After a surgical procedure such as mine some bowels need only four days to reawaken. Mine required seven, it seemed. What was initially planned to be only a one week stay in the hospital kept growing longer and longer as my bowels refused to cooperate with what the rest of my body wanted to do. I had done so much walking around the floor that the nurses began admiring my stamina. I grew bored and frustrated quickly. Once my intestines did get with the program I was presented with various "clear" liquids: cranberry juice, Jell-O, and italian ice. I don't know how these qualify as clear liquids as my own clear liquid diets consist of only transparent drinks. But I was advised to go ahead with them and things kept looking up for me.

Finally, on Day 11 (5/23/03), I was told that if I could keep down some actual real honest-to-goodness food then I would be released. Breakfast: dry scrambled eggs. Lunch: Soggy glazed ham slice. This was to be the end of things as I was approved for release just before noon. I was unhooked from the IV and was told to wait around another hour or so for a doctor to bring up my prescription for new pain pills. I took off the gown for the last time and put on my normal street clothes. An hour passed. Then another. And another. My mom began to grow impatient at the delays and anytime I asked about the status of this little piece of paper I was told that the doctor would be up "any minute". Sometime after 4pm dinner arrived: sliced prepackaged turkey. It seemed to me that if I could safely digest the hospital's "safe" food, then my own easy-to-digest cooking would be simple to handle.

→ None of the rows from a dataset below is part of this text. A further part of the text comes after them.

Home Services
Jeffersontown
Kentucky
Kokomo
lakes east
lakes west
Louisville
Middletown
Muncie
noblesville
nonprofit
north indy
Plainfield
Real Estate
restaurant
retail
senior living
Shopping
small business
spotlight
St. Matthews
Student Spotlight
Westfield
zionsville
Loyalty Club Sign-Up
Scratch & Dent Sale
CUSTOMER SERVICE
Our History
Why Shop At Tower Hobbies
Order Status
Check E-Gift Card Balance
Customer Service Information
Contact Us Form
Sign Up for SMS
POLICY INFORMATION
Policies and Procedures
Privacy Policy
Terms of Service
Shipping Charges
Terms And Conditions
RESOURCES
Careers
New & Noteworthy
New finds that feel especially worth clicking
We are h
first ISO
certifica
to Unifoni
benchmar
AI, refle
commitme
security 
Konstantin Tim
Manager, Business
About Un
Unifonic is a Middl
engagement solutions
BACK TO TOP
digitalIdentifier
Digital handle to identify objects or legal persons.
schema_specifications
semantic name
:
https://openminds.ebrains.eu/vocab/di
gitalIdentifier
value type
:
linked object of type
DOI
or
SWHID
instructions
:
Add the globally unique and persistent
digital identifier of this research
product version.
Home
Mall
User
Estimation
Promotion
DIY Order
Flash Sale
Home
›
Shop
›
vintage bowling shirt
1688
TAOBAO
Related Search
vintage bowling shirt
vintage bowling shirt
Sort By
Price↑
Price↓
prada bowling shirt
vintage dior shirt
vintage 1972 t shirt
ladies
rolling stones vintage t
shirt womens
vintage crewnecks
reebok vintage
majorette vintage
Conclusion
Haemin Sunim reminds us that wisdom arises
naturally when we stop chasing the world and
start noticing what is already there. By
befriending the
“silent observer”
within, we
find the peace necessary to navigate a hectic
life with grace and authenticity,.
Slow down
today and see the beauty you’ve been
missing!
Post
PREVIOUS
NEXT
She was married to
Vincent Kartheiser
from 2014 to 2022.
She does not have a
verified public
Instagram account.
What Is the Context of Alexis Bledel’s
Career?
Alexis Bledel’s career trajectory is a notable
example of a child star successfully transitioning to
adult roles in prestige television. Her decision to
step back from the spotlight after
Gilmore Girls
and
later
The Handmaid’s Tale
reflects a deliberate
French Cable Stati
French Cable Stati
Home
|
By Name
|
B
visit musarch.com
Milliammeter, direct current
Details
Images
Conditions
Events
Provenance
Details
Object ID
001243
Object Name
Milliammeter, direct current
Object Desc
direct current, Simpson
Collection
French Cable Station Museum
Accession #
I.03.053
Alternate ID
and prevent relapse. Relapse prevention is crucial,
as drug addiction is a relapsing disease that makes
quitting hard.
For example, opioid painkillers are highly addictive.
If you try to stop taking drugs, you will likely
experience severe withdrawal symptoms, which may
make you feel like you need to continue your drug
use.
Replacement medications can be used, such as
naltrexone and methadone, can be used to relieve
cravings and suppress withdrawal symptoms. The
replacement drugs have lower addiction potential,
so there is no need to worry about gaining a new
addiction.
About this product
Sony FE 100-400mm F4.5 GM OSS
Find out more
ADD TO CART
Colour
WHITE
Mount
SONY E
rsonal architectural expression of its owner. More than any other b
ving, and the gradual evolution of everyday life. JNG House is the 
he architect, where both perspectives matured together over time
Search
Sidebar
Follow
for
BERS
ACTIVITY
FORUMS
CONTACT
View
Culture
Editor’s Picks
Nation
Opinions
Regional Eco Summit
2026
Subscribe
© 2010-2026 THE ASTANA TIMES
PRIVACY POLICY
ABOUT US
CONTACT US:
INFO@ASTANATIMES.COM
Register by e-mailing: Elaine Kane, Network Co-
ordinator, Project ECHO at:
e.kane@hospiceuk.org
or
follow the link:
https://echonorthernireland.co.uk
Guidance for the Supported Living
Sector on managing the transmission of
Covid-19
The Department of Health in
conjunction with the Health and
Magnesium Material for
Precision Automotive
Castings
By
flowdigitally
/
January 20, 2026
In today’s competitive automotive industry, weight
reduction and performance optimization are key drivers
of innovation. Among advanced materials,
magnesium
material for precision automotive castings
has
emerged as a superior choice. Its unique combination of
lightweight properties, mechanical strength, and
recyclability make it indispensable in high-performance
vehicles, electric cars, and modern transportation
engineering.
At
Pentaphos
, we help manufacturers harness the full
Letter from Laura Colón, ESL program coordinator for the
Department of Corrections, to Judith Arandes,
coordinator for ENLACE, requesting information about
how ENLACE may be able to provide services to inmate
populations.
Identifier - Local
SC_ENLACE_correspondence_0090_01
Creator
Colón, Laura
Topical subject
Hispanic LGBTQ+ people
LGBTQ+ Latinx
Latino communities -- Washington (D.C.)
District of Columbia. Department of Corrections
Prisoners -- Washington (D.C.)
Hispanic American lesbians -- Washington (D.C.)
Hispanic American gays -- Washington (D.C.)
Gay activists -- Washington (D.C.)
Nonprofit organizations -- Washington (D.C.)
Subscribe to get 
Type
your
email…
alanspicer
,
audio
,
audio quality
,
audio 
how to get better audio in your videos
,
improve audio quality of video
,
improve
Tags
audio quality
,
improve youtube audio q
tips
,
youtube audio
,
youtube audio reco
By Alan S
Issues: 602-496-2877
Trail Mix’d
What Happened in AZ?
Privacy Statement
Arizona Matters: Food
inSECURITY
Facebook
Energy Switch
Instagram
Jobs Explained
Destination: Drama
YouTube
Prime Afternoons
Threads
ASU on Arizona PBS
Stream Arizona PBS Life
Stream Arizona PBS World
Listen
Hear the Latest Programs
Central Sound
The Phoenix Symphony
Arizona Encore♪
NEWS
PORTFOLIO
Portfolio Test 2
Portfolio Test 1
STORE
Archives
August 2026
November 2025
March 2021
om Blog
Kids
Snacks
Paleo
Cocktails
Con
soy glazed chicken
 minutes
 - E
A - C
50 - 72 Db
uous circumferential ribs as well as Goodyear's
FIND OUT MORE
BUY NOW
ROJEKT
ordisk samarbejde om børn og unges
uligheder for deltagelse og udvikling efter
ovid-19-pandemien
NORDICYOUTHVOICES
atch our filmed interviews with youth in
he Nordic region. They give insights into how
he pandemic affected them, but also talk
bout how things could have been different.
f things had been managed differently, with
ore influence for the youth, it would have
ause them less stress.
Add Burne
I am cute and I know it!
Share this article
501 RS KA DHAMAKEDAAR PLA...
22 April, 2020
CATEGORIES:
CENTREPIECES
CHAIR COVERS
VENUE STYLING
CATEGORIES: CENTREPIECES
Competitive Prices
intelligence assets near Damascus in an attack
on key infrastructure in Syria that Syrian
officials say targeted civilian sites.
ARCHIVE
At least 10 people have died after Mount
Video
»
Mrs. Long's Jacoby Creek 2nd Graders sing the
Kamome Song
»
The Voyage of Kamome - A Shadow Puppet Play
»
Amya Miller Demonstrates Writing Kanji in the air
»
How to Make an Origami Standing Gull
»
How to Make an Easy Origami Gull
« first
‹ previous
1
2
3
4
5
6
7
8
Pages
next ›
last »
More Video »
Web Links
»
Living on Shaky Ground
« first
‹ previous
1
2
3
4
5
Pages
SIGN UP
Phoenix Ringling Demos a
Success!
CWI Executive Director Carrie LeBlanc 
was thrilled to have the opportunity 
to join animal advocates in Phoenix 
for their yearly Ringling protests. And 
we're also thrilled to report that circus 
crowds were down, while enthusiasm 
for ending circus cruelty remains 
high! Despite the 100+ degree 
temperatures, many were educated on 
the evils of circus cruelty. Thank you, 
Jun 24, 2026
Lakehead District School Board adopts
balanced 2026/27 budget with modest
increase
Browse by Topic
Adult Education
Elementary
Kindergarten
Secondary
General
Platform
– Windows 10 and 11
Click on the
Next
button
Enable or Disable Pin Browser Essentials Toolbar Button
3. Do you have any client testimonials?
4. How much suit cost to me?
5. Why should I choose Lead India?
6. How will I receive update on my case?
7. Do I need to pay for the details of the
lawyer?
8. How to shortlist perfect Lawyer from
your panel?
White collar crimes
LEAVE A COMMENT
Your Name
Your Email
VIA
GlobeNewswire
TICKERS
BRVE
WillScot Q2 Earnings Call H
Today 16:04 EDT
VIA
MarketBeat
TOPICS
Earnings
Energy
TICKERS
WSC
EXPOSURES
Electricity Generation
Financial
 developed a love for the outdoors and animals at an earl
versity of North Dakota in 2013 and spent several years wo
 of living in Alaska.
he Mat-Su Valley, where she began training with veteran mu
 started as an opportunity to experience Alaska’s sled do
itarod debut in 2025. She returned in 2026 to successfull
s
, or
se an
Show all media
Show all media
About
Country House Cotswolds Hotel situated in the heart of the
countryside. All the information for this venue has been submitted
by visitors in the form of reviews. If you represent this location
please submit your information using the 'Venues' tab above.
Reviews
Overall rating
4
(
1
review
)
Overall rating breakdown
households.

It wasn't until 5pm that the doctor arrived, gave me the paper, and then said I was free to go. A wheelchair was brought up and I left my little hospital room with the spectacular view of downtown Tampa. I'm left with painful six inch vertical wound in my abdomen, a decreased appetite (as I'm sure my stomach has shrunk to the size of a golf ball from non-use by this point), a prescription for Percocet and Reglan pills, and several weeks of recovery ahead of me. My mom goes home to Nebraska tomorrow and things are looking good for my recovery. I'm back to eating real food already - lunch today was a ham, chicken, & cheese sandwich, for example - and I'm sure I'll be back at work before I know it.

It's been a long, sometimes painful journey to get this far. Was it all worth it? Well, let me say this: ever since the surgery I have had only pains from the incision itself, not from my intestine. That old bowel pain seems to be gone and the alien that threatened to punch his way through my gut seems to be dead. Hopefully he won't be back.